Back at the house later, the pastor comes to pay BJ and Tony a visit. Tony againterviews in the tub that the pastor came to pay them a visit. I have to wonder what the hell kind of pastor would ever get involved in something like this anyway, but I suppose Pastor Matt has expenses, too. PAX isn't free, you know. In the living room, he explains to Tony and BJ that as weddings approach, it's not unusual to have lots of feelings roaring up on you. A shot of Tony makes a not-so-subtle appearance over the words "doubt and second-guessing." Billie Jeanne obliviously interviews that "being with the minister gave Tony a lot more comfort and security." I guess that works if you substitute "paranoia and guilt" for "comfort and security." And really, who among us hasn't done that? Tony tells the pastor he's worried that their relationship won't survive outside of what he continually calls "the extraordinary circumstances," because it's probably in his contract that he's not supposed to say "this ridiculous situation." He interviews that he's had friends who've had unsuccessful marriages and been unfaithful, so he doesn't want to do anything unless he's "completely sure." Once again, I feel driven to wonder why, if he feels that way, he came on the damn show in the first place. Also, I am distracted by the fact that he has yet another pair of flowered shorts on. He claims he doesn't want to be in the marriage for a year or two and then "hurt her even more." Billie Jeanne explains to Pastor Matt that she's a little bit frustrated by Tony's doubts, but she's sure it will work. Pastor Matt tells them that marriage is not an end, but a beginning. "As you said," he goes on, "it's extraordinary circumstances, but weddings are extraordinary." So he's actually providing...reassurance? Isn't that, like, religious malpractice or something? Mercy. Billie Jeanne interviews that after this meeting, she is "a little scared, but ready to go." Yeah. I think Tony's ready to go, too -- leaving a little puff of smoke and a Tony-shaped hole in the wall. Pastor Matt leaves. Billie Jeanne interviews that she's looking forward to when she and Tony can "share even more intimate levels of being together." I know what all those words mean, but I'm not sure I know what she means when they're all strung together like that. If she hadn't already had sex with him, I would certainly know what it means, but under these circumstances, I don't.

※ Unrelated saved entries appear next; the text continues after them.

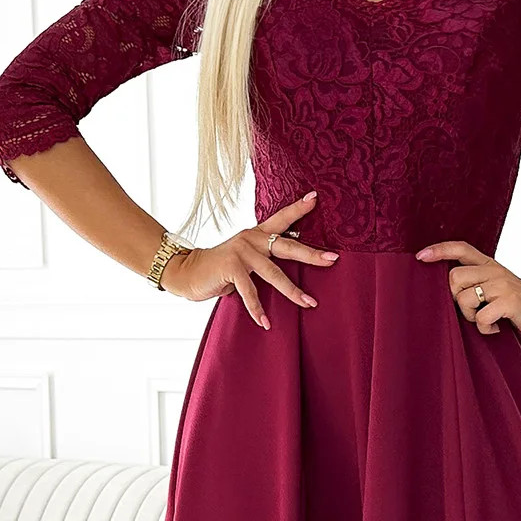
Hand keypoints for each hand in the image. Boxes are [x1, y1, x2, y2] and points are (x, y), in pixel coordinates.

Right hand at [161, 192, 337, 326]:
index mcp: (256, 235)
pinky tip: (265, 322)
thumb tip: (289, 274)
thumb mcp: (244, 259)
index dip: (298, 209)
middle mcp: (251, 239)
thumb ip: (263, 260)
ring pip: (274, 273)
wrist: (187, 273)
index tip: (315, 198)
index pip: (281, 219)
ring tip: (309, 303)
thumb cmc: (220, 269)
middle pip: (287, 246)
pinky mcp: (231, 268)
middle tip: (333, 259)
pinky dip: (258, 309)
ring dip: (293, 291)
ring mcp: (241, 252)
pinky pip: (250, 292)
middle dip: (311, 254)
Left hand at [414, 240, 520, 338]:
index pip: (461, 248)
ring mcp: (503, 285)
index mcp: (489, 265)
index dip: (439, 250)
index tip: (420, 256)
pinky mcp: (510, 302)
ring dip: (470, 317)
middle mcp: (494, 271)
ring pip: (464, 299)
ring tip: (485, 320)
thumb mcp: (497, 285)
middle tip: (471, 310)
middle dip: (455, 299)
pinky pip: (481, 317)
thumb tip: (446, 290)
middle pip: (454, 277)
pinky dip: (484, 328)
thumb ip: (476, 281)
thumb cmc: (517, 304)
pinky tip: (495, 328)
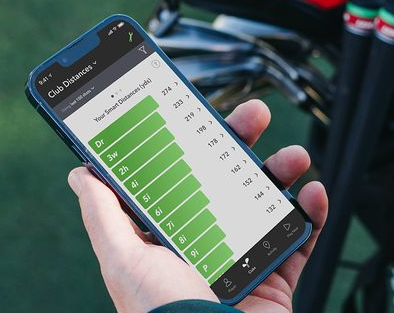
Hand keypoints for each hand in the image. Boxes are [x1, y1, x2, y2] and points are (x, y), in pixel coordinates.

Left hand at [67, 99, 328, 312]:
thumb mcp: (121, 259)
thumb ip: (102, 213)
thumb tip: (80, 173)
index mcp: (161, 237)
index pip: (173, 177)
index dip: (184, 143)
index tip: (196, 111)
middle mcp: (200, 244)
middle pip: (221, 179)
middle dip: (239, 143)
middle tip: (255, 114)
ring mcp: (239, 260)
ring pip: (263, 203)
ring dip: (281, 173)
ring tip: (294, 156)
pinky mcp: (274, 282)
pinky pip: (299, 242)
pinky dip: (311, 215)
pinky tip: (313, 193)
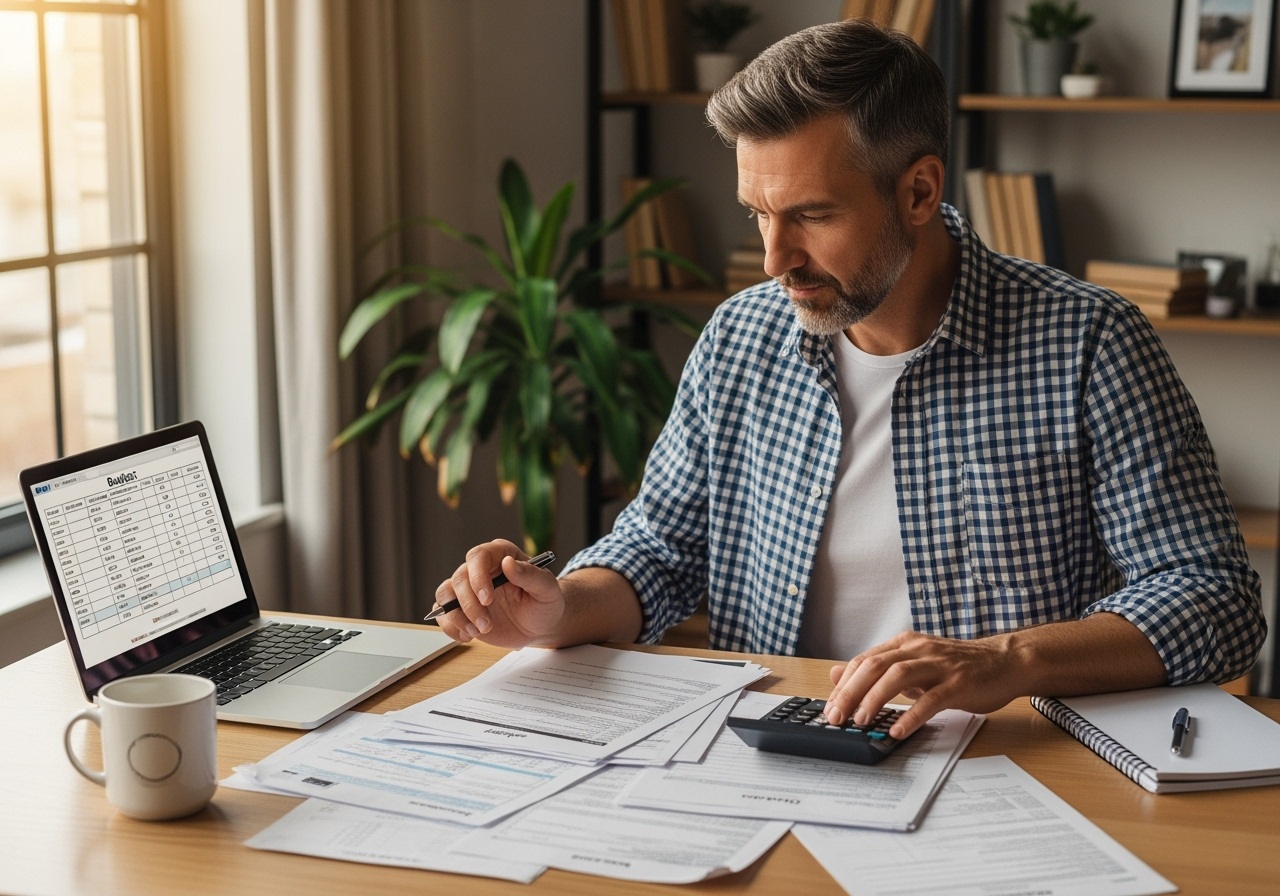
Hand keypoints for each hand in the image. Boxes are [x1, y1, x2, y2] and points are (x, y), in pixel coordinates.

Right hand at [431, 539, 564, 648]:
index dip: (477, 576)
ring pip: (445, 594)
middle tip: (486, 625)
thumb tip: (508, 563)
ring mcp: (468, 589)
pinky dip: (451, 627)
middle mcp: (480, 569)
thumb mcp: (547, 590)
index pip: (478, 557)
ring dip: (457, 616)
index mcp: (501, 555)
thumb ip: (531, 575)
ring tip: (477, 632)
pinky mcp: (461, 609)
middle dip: (469, 605)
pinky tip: (469, 636)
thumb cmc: (545, 603)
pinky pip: (443, 614)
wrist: (540, 625)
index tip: (486, 598)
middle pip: (459, 578)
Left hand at [822, 631, 1023, 738]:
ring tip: (860, 721)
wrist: (1005, 661)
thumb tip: (836, 674)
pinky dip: (912, 715)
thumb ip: (878, 669)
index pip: (864, 660)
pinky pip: (931, 699)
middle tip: (835, 717)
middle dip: (850, 692)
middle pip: (874, 666)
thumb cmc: (957, 667)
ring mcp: (939, 665)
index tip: (829, 707)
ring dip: (875, 699)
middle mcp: (918, 649)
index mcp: (904, 644)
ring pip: (898, 676)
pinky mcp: (958, 683)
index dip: (843, 684)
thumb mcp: (913, 664)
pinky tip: (898, 730)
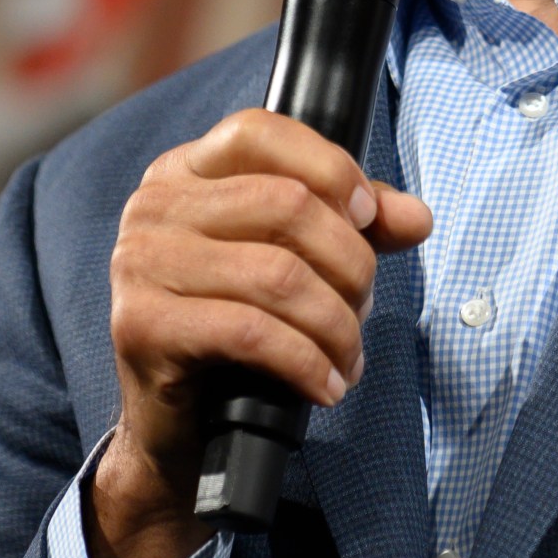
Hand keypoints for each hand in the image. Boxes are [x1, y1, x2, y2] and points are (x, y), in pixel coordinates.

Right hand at [89, 108, 430, 557]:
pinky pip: (251, 332)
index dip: (329, 167)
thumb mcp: (298, 261)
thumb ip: (354, 226)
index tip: (368, 218)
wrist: (178, 426)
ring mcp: (141, 264)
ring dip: (336, 323)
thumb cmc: (237, 330)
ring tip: (348, 356)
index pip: (261, 131)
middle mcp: (153, 206)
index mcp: (185, 171)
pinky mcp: (142, 327)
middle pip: (286, 203)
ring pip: (278, 274)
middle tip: (362, 308)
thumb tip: (416, 217)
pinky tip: (325, 384)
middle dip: (349, 263)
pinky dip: (306, 361)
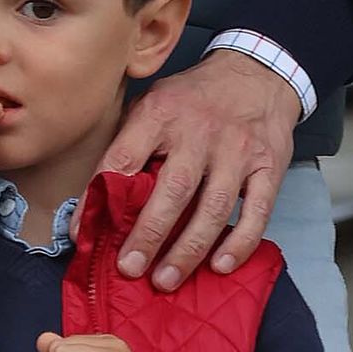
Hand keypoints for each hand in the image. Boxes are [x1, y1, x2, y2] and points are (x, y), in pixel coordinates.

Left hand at [91, 50, 300, 291]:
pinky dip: (240, 243)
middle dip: (148, 235)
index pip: (124, 158)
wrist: (257, 72)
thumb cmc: (195, 96)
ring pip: (212, 208)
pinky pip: (257, 212)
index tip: (83, 233)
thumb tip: (95, 195)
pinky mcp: (268, 167)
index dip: (100, 198)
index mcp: (161, 113)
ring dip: (188, 250)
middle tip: (130, 268)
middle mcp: (199, 132)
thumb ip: (129, 141)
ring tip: (165, 279)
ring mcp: (237, 151)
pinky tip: (220, 266)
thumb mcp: (153, 101)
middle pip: (172, 190)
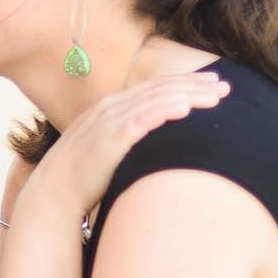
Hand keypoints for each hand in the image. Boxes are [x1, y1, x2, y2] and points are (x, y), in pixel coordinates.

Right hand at [31, 69, 229, 221]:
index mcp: (111, 107)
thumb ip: (126, 137)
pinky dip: (164, 111)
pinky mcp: (110, 141)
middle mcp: (111, 108)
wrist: (53, 194)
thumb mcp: (105, 148)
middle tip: (225, 86)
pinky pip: (142, 121)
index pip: (154, 88)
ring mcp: (110, 122)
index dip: (184, 82)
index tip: (211, 83)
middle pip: (160, 89)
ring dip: (188, 96)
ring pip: (157, 101)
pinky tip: (185, 109)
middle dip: (194, 85)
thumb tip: (151, 141)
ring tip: (215, 96)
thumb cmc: (81, 177)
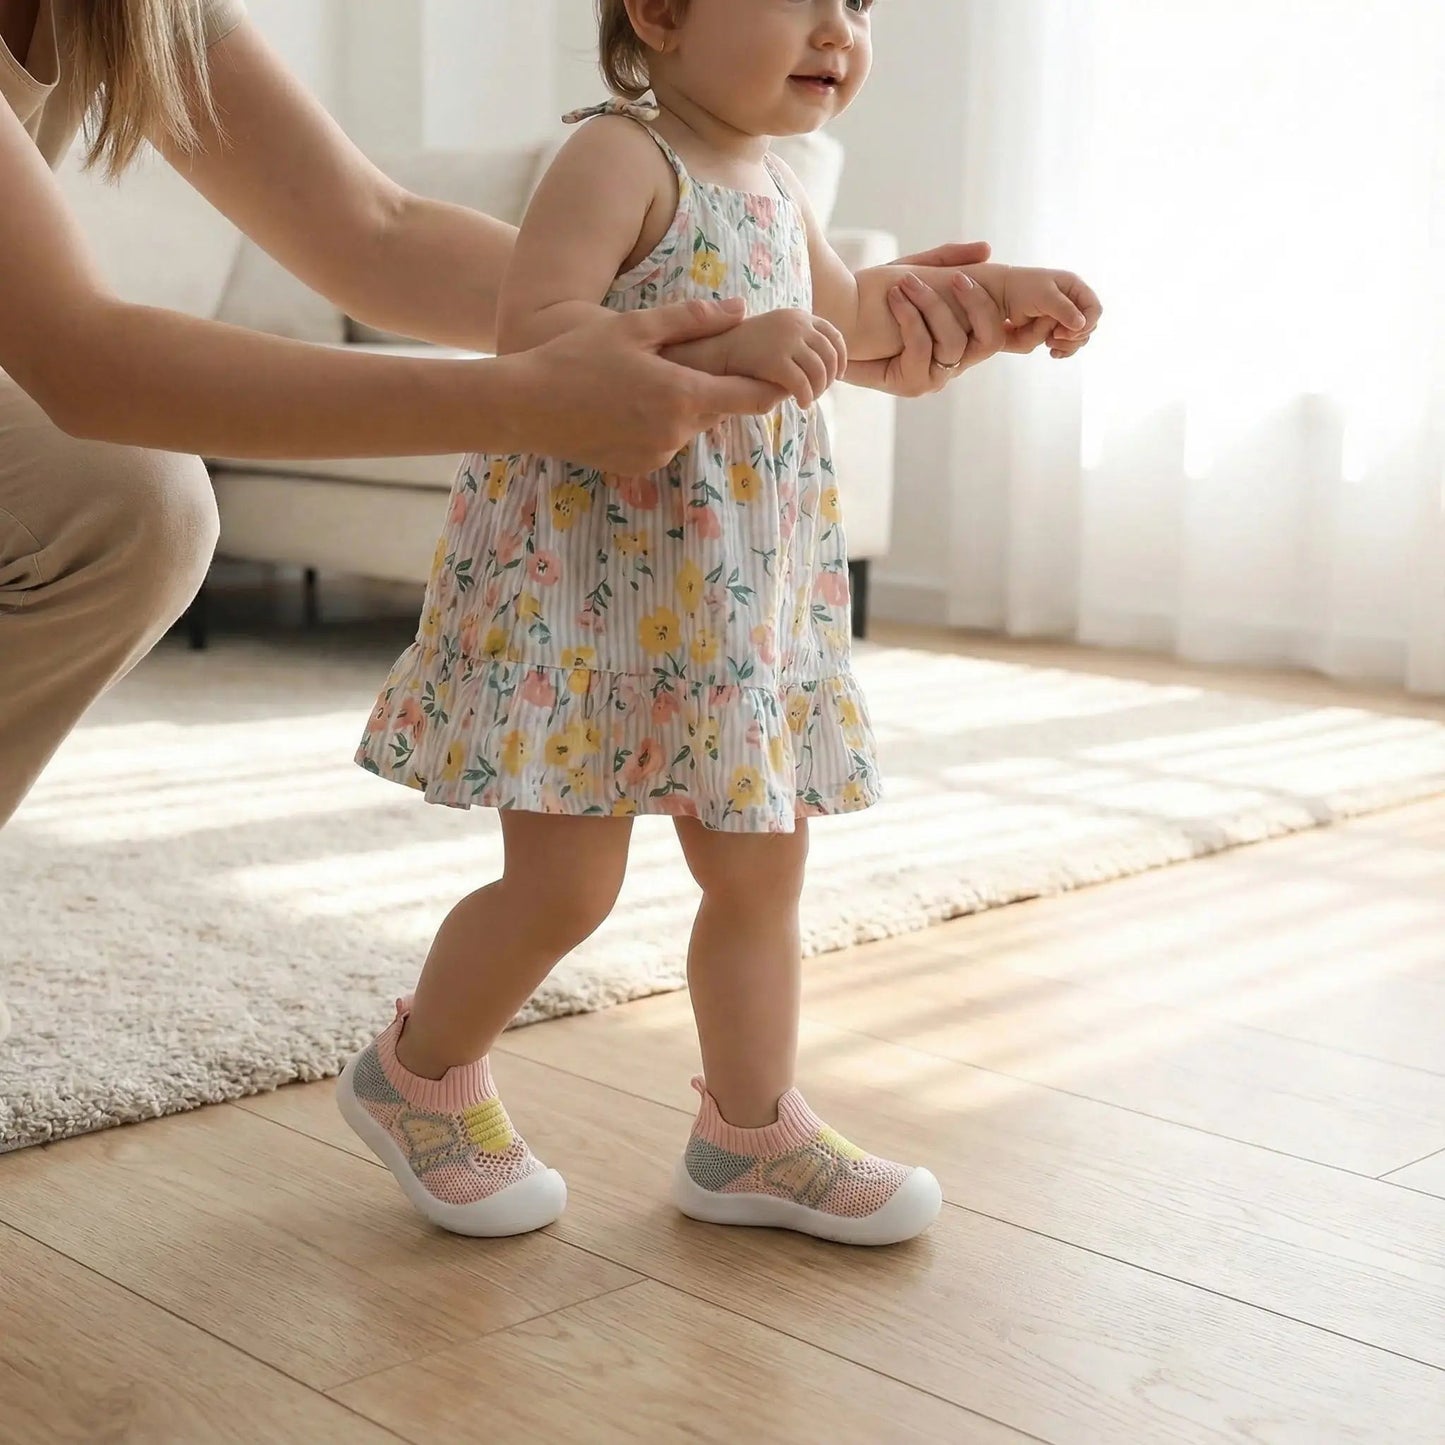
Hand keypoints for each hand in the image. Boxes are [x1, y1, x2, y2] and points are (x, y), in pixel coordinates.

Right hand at [509, 299, 783, 472]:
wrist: (526, 406)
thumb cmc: (577, 358)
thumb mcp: (635, 327)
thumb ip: (692, 318)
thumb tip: (739, 308)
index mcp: (683, 396)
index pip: (751, 398)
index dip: (772, 386)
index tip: (780, 373)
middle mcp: (677, 433)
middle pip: (718, 410)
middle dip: (716, 388)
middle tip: (694, 361)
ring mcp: (658, 455)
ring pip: (689, 426)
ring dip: (683, 406)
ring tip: (647, 380)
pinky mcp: (638, 468)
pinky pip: (664, 442)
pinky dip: (659, 424)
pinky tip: (627, 405)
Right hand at [716, 308, 847, 407]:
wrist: (718, 349)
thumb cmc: (747, 347)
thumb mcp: (778, 334)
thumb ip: (800, 342)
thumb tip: (825, 365)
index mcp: (800, 316)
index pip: (834, 336)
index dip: (841, 358)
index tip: (839, 375)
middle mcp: (797, 325)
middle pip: (830, 355)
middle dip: (830, 378)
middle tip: (821, 392)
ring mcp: (788, 341)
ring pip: (820, 372)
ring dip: (819, 390)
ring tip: (808, 399)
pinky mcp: (777, 361)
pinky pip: (803, 384)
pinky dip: (807, 397)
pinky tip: (801, 404)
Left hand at [845, 241, 1007, 395]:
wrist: (835, 314)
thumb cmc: (872, 293)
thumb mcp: (914, 269)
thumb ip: (946, 259)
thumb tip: (987, 249)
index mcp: (959, 337)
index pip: (997, 333)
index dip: (998, 312)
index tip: (969, 277)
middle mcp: (951, 363)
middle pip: (990, 339)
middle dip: (974, 303)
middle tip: (953, 276)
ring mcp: (933, 376)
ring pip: (955, 344)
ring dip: (932, 307)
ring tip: (907, 283)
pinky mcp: (910, 385)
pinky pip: (923, 349)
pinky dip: (910, 320)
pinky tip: (894, 298)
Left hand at [997, 268, 1101, 358]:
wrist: (1001, 296)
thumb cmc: (1022, 289)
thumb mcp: (1044, 296)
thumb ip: (1063, 309)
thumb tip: (1081, 325)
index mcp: (1075, 288)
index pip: (1094, 309)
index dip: (1086, 324)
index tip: (1065, 333)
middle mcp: (1073, 302)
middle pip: (1088, 327)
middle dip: (1073, 336)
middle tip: (1053, 336)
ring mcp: (1065, 317)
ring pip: (1078, 339)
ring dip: (1066, 345)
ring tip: (1048, 342)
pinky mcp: (1055, 329)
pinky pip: (1067, 344)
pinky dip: (1062, 350)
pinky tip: (1051, 351)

That night at 9:00 PM -- 42 hours before the wedding -- Jill and Kevin are having a chat over dinner. Jill asks him who's going to be his best man, now that his brother has decided that sham marriages aren't something he wants to participate in. She tells us in an interview -- in which she is highly snotting it up -- that she just thinks it's terrible that Kevin's brother won't be his best man, because you owe it to your family members to be supportive of them, and "supportive" would mean coming to the wedding and showing up. Right. And if your brother wants to shoot himself in the foot, "supportive" is holding the gun steady for him, right? Shut up, Jill. Jill insists to Kevin at the table that his family obviously doesn't want him to get married, but Kevin assures her that if he accepts her and is happy, his family is all going to come around. Oh, and he calls her "sweetie" again, so now he's lost Scary Anthony's vote. Heh. Speaking of which, Kevin tries to defend his family to Jill by pointing out that Scary Anthony didn't exactly welcome him to the fold with open arms at first. Jill lectures in return that she warned him her father wasn't easy, so it's up to Kevin to be "tough" and not let it bother him. But it's still up to Kevin, I guess, to make his family be more supportive of the marriage or something. I don't know. Again, it occurs to me that of all these people, I like Jill the least.